— Task requirements —
A) Reproduce the part of the article about the Hinz Fine Art Studio that starts at "When they first" and ends at "stone and ceramic.".
B) Pick up the article about the Hinz Fine Art Studio after its final sentence and keep writing it.

# START OF Excerpted passage

Like the Shakers, Tim and Lyn Hinz express their faith through their craftsmanship. The Shakers believed that the excellence of their work was a form of worship; their furniture and crafts came to be known as "religion in wood." Their motto, "Hands to work and hearts to God," has been adopted by the Hinzes, who operate a studio dedicated to enhancing worship environments.
Hinz Fine Art Studio was created in 1985 and has fulfilled over 375 commissioned works for churches throughout the United States. Tim's most recent commission is close to home -- at his own church, Redeemer Lutheran Church in Delta. A trio of three stained glass windows, each measuring 4 feet wide and 8 feet in height, depicts passages from the Book of Revelation. The center window, which features the Lamb of God, has already been installed in the church on Pioneer Road. The other two windows continue the story of Revelation 21-22, depicting the tree of life, the river of life, the new heaven and the new earth. Symbolism is an essential component of Tim's designs, whether he's working in an intimate or monumental scale.
Tim used a contemporary design for the stained glass windows, to complement the building's architecture and the stained glass windows already in place. The series of windows, called "The Path to Redemption," was started in 2000 and has been funded through memorial contributions. Images from the Old Testament line one side of the church, with images from the New Testament on the other side.
"Paradise from Revelations" will complete the ambitious undertaking.
Tim's background in construction serves him well -- he's not only familiar with a variety of materials, he also understands how to incorporate the design into the architect's vision, and how to install the finished product, whether it requires a hammer, a welding torch or a concrete foundation.
After working in construction for years, Tim earned a master's degree in fine arts, with an emphasis on sculpture, from the University of North Texas. He has taught sculpture, design, fine woodworking, stained glass, stone and wood carving at numerous colleges and universities in Texas and Colorado, including Red Rocks Community College. By then, he and Lyn were married and had started their business. Tim encouraged Lyn to enroll in college, telling her, "The best way for you to learn is to take my classes."
When they first moved to Colorado, Lyn had trouble finding a job so she began "peddling" Tim's artwork. "It was easy for me to take his portfolio around and brag about him, because it wasn't my work. That's how we fell into church art."
"Church art" encompasses entrance doors, bell towers, pulpits, altars, crosses, fonts/baptismal pools, art, art glass, and more recently, jewelry. Tim is comfortable working with glass, marble, bronze, wood, metals, stone and ceramic.
"You can't make a living as an artist," Tim said, "so I decided to do commission work."

# END OF Excerpted passage
# START OF Dataset content

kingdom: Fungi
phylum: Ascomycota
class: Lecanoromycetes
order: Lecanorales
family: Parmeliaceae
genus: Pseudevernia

# END OF Dataset content

— Expected results —
A)
When they first moved to Colorado, Lyn had trouble finding a job so she began "peddling" Tim's artwork. "It was easy for me to take his portfolio around and brag about him, because it wasn't my work. That's how we fell into church art."
"Church art" encompasses entrance doors, bell towers, pulpits, altars, crosses, fonts/baptismal pools, art, art glass, and more recently, jewelry. Tim is comfortable working with glass, marble, bronze, wood, metals, stone and ceramic.

B)
While Tim has worked primarily with Lutheran, Catholic and Episcopal churches, he has also been commissioned to design custom entry doors for million-dollar homes in Dallas and Cherry Creek.
Many of his commissions come by word of mouth or through his website, where a YouTube video captures the range of projects Tim's undertaken. Daughter Morgan handles the website and occasionally lends a hand with carving and stained glass. Lyn is also "a good mechanic with stained glass," and takes care of contacts and contracts -- "the stuff I'm not good at," Tim says.
The Hinzes discovered western Colorado at the same time they were outgrowing their shop in Lakewood. Tim was doing some teaching at Mesa State and they happened to travel over Grand Mesa and through Cedaredge and Orchard City. Several years later, they found themselves in Austin, enjoying the quiet, slower pace of rural living. Between commissions, Tim and Lyn are restoring the 1893 homestead formerly owned by Dwain Stefan. They envision a pastor's retreat, where ministers can relax and renew themselves spiritually. Tim also taught some classes at Delta-Montrose Technical College and did a year-long stint in Bill Koch's pioneer town, restoring antiques and creating replicas when the appropriate piece couldn't be located.
Commission artwork can be "feast or famine," but the Hinzes' line of jewelry has provided a more steady source of income.
"This wasn't our idea," Lyn explains. "Tim put in a 6- or 7-foot bronze cross and the church ladies liked the design so much they wanted to sell it in some fashion as a fundraiser to support a battered women's group. We brainstormed and that's how we started doing jewelry work."
Now many of the pieces Tim's designed are reproduced in necklaces, earrings, plaques and pectoral crosses -- the distinctive crosses worn by clergy members.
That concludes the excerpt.